The book uses the following code to sum up two numbers:

#include <iostream>
int main()
{
    std::cout << "Enter two numbers:" << std::endl;
    int v1 = 0, v2 = 0;
    std::cin >> v1 >> v2;
    std::cout << "The sum of " << v1 << " and " << v2
        << " is " << v1 + v2 << std::endl;
    return 0;
}

So int v1 = 0,v2 = 0; is used for variables. Why are they initialized to 0?

Answer 1

It’s cargo cult programming. It isn’t actively harmful but it serves no real benefit here and is likely only done because either the author wants to simplify a concept for teaching purposes, or because he misunderstood something.

Here’s why.

Normally, all variables should be directly initialised once declared. This ensures that the variable is never in an indeterminate state. This makes the control flow simpler, the code easier to reason about and as a consequence prevents bugs.

But this only makes sense if we can initialise the variables with a meaningful value – i.e. with the value it’s meant to represent later. In your code, this isn’t the case – rather, the variables get their value assigned later, via input streaming (unfortunately C++ doesn’t support a concise, canonical way of initialising a variable with a value read from input).

As @jrok said, the initialisation ostensibly guards against invalid inputs and subsequent errors in the code. I say ostensibly because that’s not actually true: the value we initialised the variables with – 0 – is also invalid in the context of the program so we haven’t actually gained anything.

Jack Aidley offers that the real reason for this code is to prevent a compiler warning. But no compiler should warn here, for the reason outlined above. And in fact, GCC doesn’t warn, even when compiled with lots of warnings enabled. Maybe other compilers do but I would consider this warning noise.

Answer 2

int v1 = 0;

That's called initialization and it's a good habit to get in to. If you leave out the initializer for built in types, its value is called to be indeterminate and it's illegal to read such a value.

Let's suppose you do this:

int v1;
std::cin >> v1;
std::cout << v1;

Input operation in the second line can fail, for example if you enter a letter instead of a number, and v1 will be left untouched. There is no check whether input succeeded and if v1 still happens to uninitialized, bang! You've invoked undefined behaviour and you're left at the mercy of the compiler to do just about anything it wants.

In the code you posted, v1 and v2 are initialized and even if input fails, you'll at least get some result with well defined behaviour.

That said, it's a logical error to not check whether input suceeded. After all, 0 is a valid input possibilty and without an additional check there's no way to tell if that's what user entered.

The easiest way to do that is to use input expression in boolean context, inside if condition:

if (std::cin >> v1 >> v2) {
    // good, use v1 and v2
} else {
    // bad input, we can't
    // rely on v1 and v2 to
    // have meaninful value here
}

Streams are implicitly convertible to bool and if there are no error flags set, they evaluate to true and to false otherwise.

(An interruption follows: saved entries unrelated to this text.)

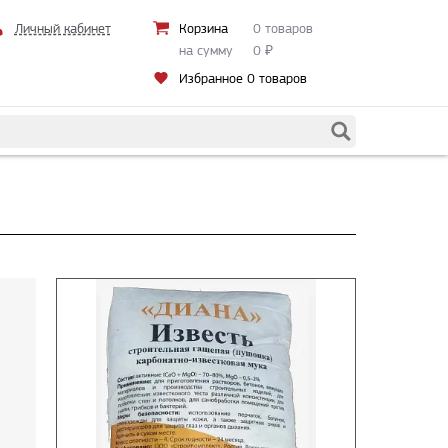
Личный кабинет
Корзина
0 товаров
на сумму
0
₽
Избранное
0 товаров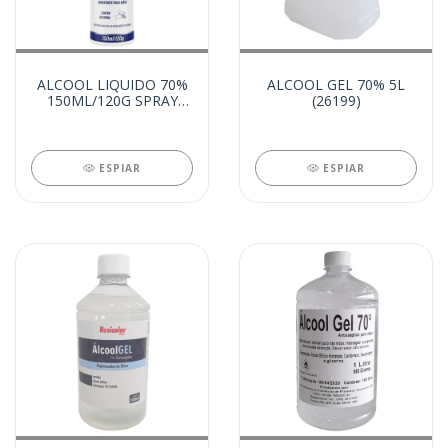
ALCOOL LIQUIDO 70%
ALCOOL GEL 70% 5L
150ML/120G SPRAY
(26199)
(26211)
ESPIAR
ESPIAR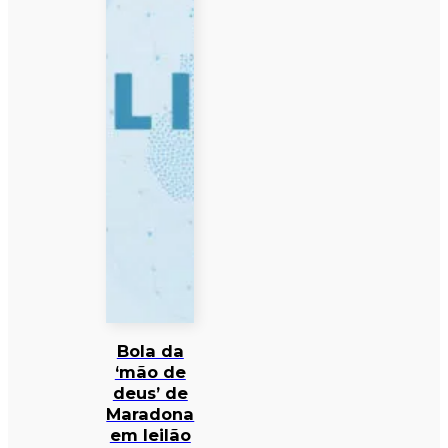
Bola da
‘mão de
deus’ de
Maradona
em leilão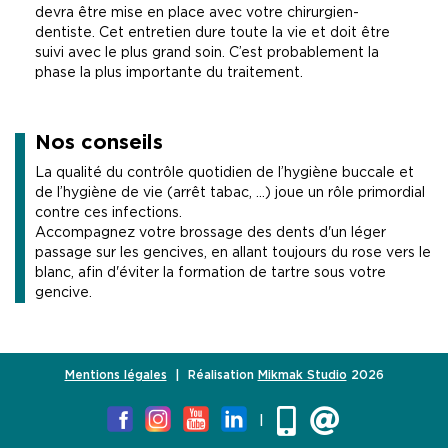
devra être mise en place avec votre chirurgien-
dentiste. Cet entretien dure toute la vie et doit être
suivi avec le plus grand soin. C’est probablement la
phase la plus importante du traitement.
Nos conseils
La qualité du contrôle quotidien de l’hygiène buccale et
de l’hygiène de vie (arrêt tabac, ...) joue un rôle primordial
contre ces infections.
Accompagnez votre brossage des dents d'un léger
passage sur les gencives, en allant toujours du rose vers le
blanc, afin d'éviter la formation de tartre sous votre
gencive.
Mentions légales
| Réalisation
Mikmak Studio
2026
|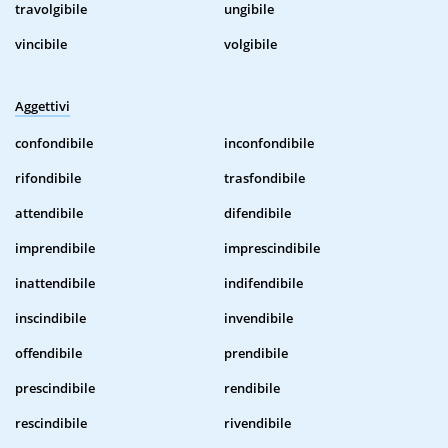
travolgibile
ungibile
vincibile
volgibile
Aggettivi
confondibile
inconfondibile
rifondibile
trasfondibile
attendibile
difendibile
imprendibile
imprescindibile
inattendibile
indifendibile
inscindibile
invendibile
offendibile
prendibile
prescindibile
rendibile
rescindibile
rivendibile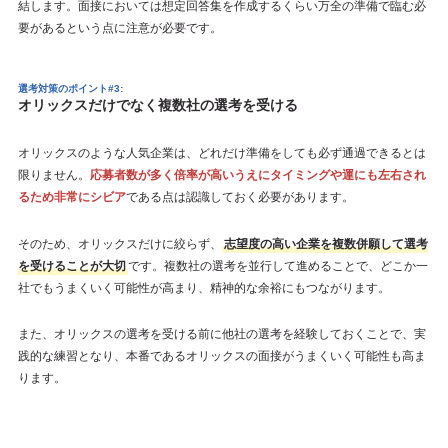
結します。面接においては想定回答集を作成するくらい万全の準備で臨む必
要があるという点に注意が必要です。
選考対策のポイント#3:
オリックスだけでなく複数社の選考を受ける
オリックスのような人気企業は、どれだけ準備をしても必ず通過できるとは
限りません。
応募者数が多く倍率が高いうえにタイミングや運にも左右され
るため非常にシビア
である点は認識しておく必要があります。
そのため、オリックスだけに絞らず、
志望度の高い企業を複数併願して選考
を受けることが大切
です。複数社の選考を並行して進めることで、どこか一
社でもうまくいく可能性が高まり、精神的な余裕にもつながります。
また、オリックスの選考を受ける前に他社の選考を経験しておくことで、実
践的な練習となり、本番であるオリックスの面接がうまくいく可能性も高ま
ります。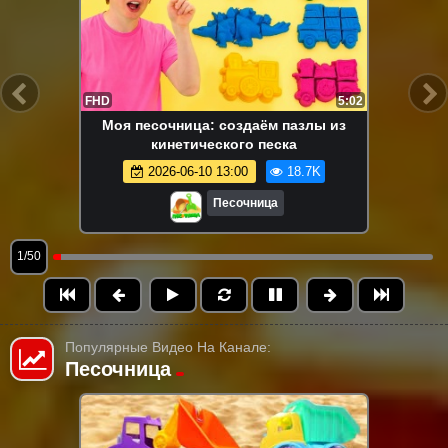
FHD
5:02
Моя песочница: создаём пазлы из
кинетического песка
2026-06-10 13:00
18.7K
Песочница
1/50
Популярные Видео На Канале:
Песочница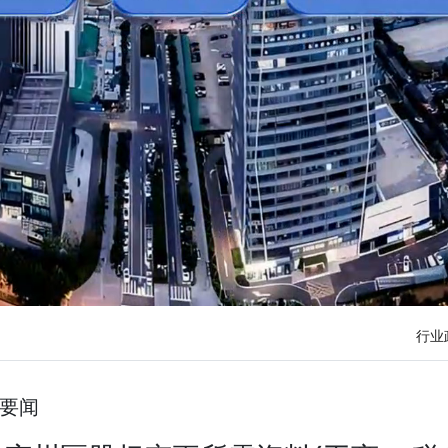
行业
要闻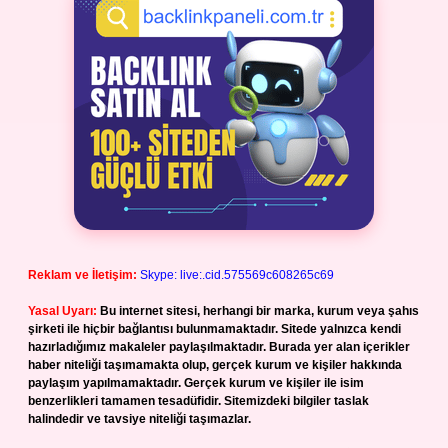
Reklam ve İletişim:
Skype: live:.cid.575569c608265c69
Yasal Uyarı:
Bu internet sitesi, herhangi bir marka, kurum veya şahıs
şirketi ile hiçbir bağlantısı bulunmamaktadır. Sitede yalnızca kendi
hazırladığımız makaleler paylaşılmaktadır. Burada yer alan içerikler
haber niteliği taşımamakta olup, gerçek kurum ve kişiler hakkında
paylaşım yapılmamaktadır. Gerçek kurum ve kişiler ile isim
benzerlikleri tamamen tesadüfidir. Sitemizdeki bilgiler taslak
halindedir ve tavsiye niteliği taşımazlar.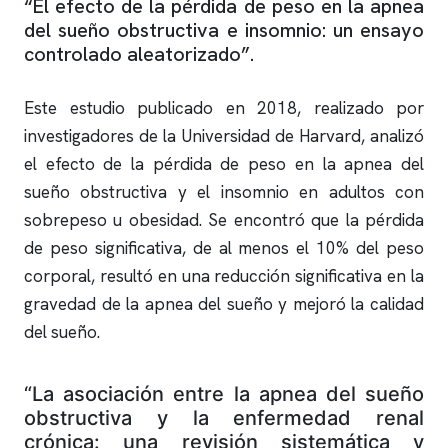
“El efecto de la pérdida de peso en la
apnea
del sueño
obstructiva e
insomnio
: un ensayo
controlado aleatorizado”.
Este estudio publicado en 2018, realizado por
investigadores de la Universidad de Harvard, analizó
el efecto de la pérdida de peso en la
apnea del
sueño
obstructiva y el
insomnio
en adultos con
sobrepeso u obesidad. Se encontró que la pérdida
de peso significativa, de al menos el 10% del peso
corporal, resultó en una reducción significativa en la
gravedad de la
apnea del sueño
y mejoró la calidad
del sueño.
“La asociación entre la
apnea del sueño
obstructiva y la enfermedad renal
crónica: una revisión sistemática y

Having done the above check there's little to no need for initialization, as we'll never touch v1 and v2 if input failed.

Answer 3

It's part of a common practice.

It is better to initialize a value to a variable to give it a sense of completeness.

Answer 4

While the other answers are correct, I don't believe they are likely to be the actual reason why these variables are being initialised to zero.

Instead, I strongly suspect the reason is this: if they were not, most compilers would issue a warning about using an uninitialised variable. I believe the initialisation here is there primarily, or purely, to suppress the issuing of a warning.

Answer 5

It's a common practice, but in this example it's a workaround for not having thought enough about error handling. The rationalization that you could get an invalid value if you don't initialize them only matters if you don't bother to check whether the input succeeded. The code doesn't check whether the input succeeded, so it is fatally flawed. No amount of otherwise unneeded initialization can fix that.

std::cin >> v1 >> v2;
if (std::cin)
    std::cout << "The sum of " << v1 << " and " << v2
        << " is " << v1 + v2 << std::endl;
else
    std::cout << "Bogus input\n";

Answer 6

It's a common practice to set a value to the variables when you define them. Sometimes, you get bad errors when try to operate with variables that weren't initializated with a value.

But in your example, it isn't important, because you set a value with cin read.